__GIVEN EXERCISE__: Extract from the material below every line that contains the word "cell" and reproduce each such line in full.

__EXCERPTED RECORDS__:
::::::
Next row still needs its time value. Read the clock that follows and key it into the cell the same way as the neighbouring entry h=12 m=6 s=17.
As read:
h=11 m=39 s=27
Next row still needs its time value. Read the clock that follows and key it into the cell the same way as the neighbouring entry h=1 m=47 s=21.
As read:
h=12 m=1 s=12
::::::
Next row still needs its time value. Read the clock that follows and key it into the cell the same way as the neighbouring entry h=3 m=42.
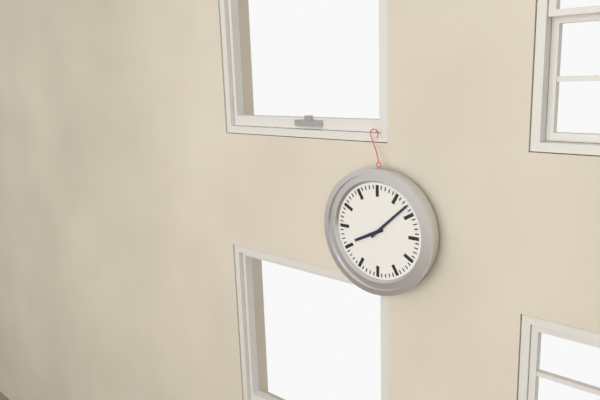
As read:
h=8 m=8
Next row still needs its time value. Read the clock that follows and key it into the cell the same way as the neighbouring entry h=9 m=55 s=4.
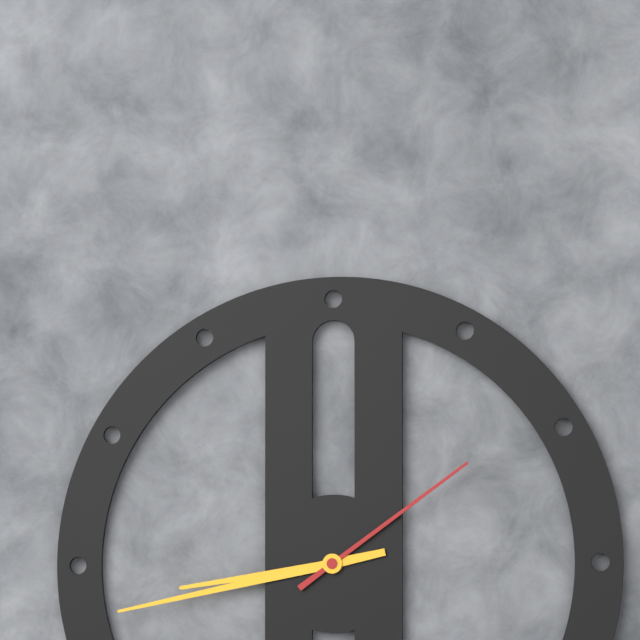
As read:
::::::
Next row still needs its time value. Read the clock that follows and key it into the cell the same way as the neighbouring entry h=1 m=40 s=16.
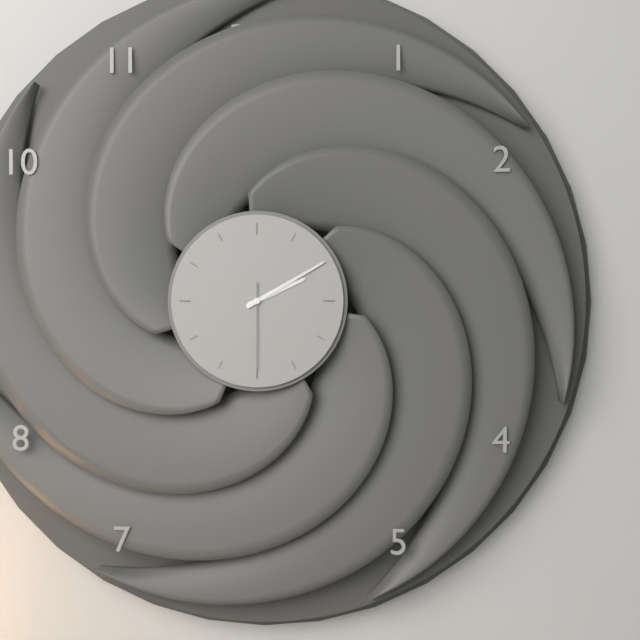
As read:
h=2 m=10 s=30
::::::
__FINISHED ANSWER__:
Next row still needs its time value. Read the clock that follows and key it into the cell the same way as the neighbouring entry h=12 m=6 s=17.
Next row still needs its time value. Read the clock that follows and key it into the cell the same way as the neighbouring entry h=1 m=47 s=21.
Next row still needs its time value. Read the clock that follows and key it into the cell the same way as the neighbouring entry h=3 m=42.
Next row still needs its time value. Read the clock that follows and key it into the cell the same way as the neighbouring entry h=9 m=55 s=4.
Next row still needs its time value. Read the clock that follows and key it into the cell the same way as the neighbouring entry h=1 m=40 s=16.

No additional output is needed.